TASK TO CARRY OUT.
Present the data below as a Markdown table with the columns "Row" and "Line," numbering each line and leaving out blank lines. Omit the chart images.

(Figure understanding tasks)
#####

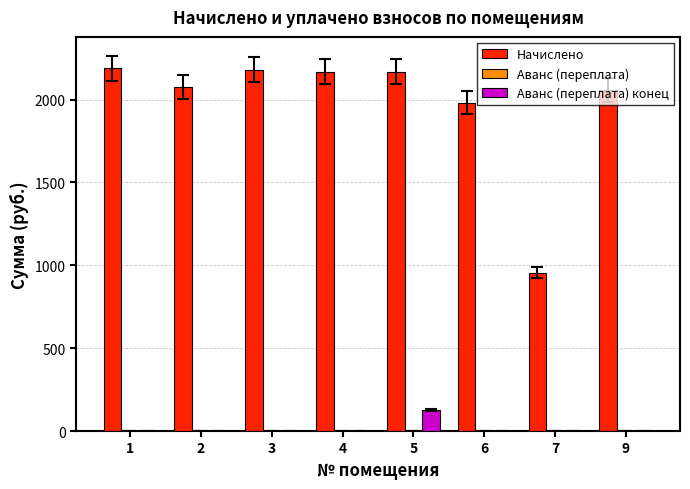

How many groups of bars are there?

8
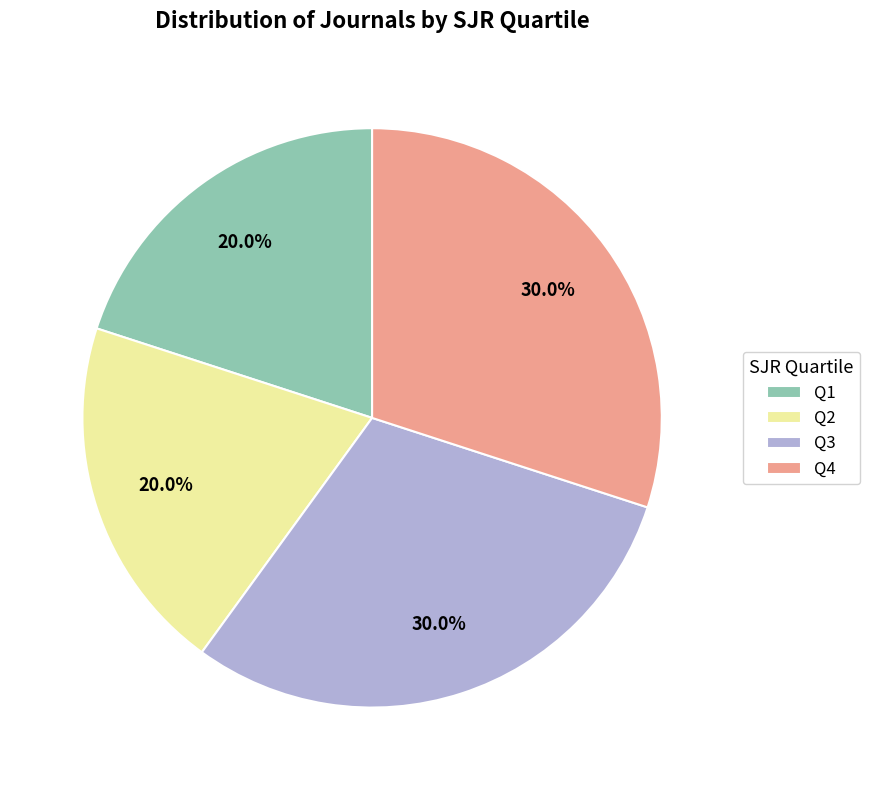

How many slices are in this pie chart?

4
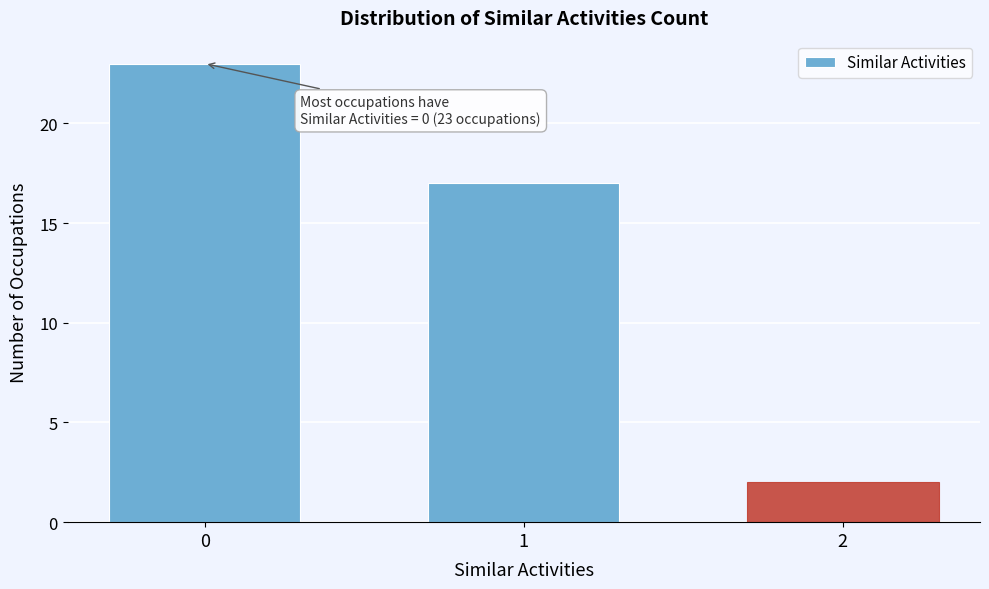

Reading left to right, what are all the values shown in this chart?

23	17	2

#####

WRITTEN SOLUTION.
| Row | Line |
|---|---|
| 1 | How many groups of bars are there? |
| 2 | 8 |
| 3 | How many slices are in this pie chart? |
| 4 | 4 |
| 5 | Reading left to right, what are all the values shown in this chart? |
| 6 | 23	17	2 |